## WHAT NEEDS TO BE DONE
Copy out the entire listing below, substituting "wedges" for each occurrence of "slices" and keeping everything else the same.
--- START ---
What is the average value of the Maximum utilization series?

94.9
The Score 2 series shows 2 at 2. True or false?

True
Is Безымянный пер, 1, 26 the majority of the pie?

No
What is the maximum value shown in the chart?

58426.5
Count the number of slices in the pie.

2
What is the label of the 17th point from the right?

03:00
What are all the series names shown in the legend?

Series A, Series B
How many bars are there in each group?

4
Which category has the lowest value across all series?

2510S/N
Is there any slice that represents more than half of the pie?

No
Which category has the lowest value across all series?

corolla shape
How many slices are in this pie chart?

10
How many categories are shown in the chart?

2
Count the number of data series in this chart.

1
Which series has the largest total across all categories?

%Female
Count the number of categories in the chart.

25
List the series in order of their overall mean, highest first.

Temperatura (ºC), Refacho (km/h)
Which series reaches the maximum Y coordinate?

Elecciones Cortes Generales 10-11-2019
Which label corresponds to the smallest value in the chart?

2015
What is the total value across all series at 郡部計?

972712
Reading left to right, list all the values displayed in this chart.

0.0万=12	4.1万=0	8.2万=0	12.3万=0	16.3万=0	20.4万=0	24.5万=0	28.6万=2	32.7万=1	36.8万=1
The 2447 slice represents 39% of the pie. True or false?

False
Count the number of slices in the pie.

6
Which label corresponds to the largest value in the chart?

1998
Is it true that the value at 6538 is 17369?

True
--- END ---
## WRITTEN RESPONSE
What is the average value of the Maximum utilization series?

94.9
The Score 2 series shows 2 at 2. True or false?

True
Is Безымянный пер, 1, 26 the majority of the pie?

No
What is the maximum value shown in the chart?

58426.5
Count the number of wedges in the pie.

2
What is the label of the 17th point from the right?

03:00
What are all the series names shown in the legend?

Series A, Series B
How many bars are there in each group?

4
Which category has the lowest value across all series?

2510S/N
Is there any slice that represents more than half of the pie?

No
Which category has the lowest value across all series?

corolla shape
How many wedges are in this pie chart?

10
How many categories are shown in the chart?

2
Count the number of data series in this chart.

1
Which series has the largest total across all categories?

%Female
Count the number of categories in the chart.

25
List the series in order of their overall mean, highest first.

Temperatura (ºC), Refacho (km/h)
Which series reaches the maximum Y coordinate?

Elecciones Cortes Generales 10-11-2019
Which label corresponds to the smallest value in the chart?

2015
What is the total value across all series at 郡部計?

972712
Reading left to right, list all the values displayed in this chart.

0.0万=12	4.1万=0	8.2万=0	12.3万=0	16.3万=0	20.4万=0	24.5万=0	28.6万=2	32.7万=1	36.8万=1
The 2447 slice represents 39% of the pie. True or false?

False
Count the number of wedges in the pie.

6
Which label corresponds to the largest value in the chart?

1998
Is it true that the value at 6538 is 17369?

True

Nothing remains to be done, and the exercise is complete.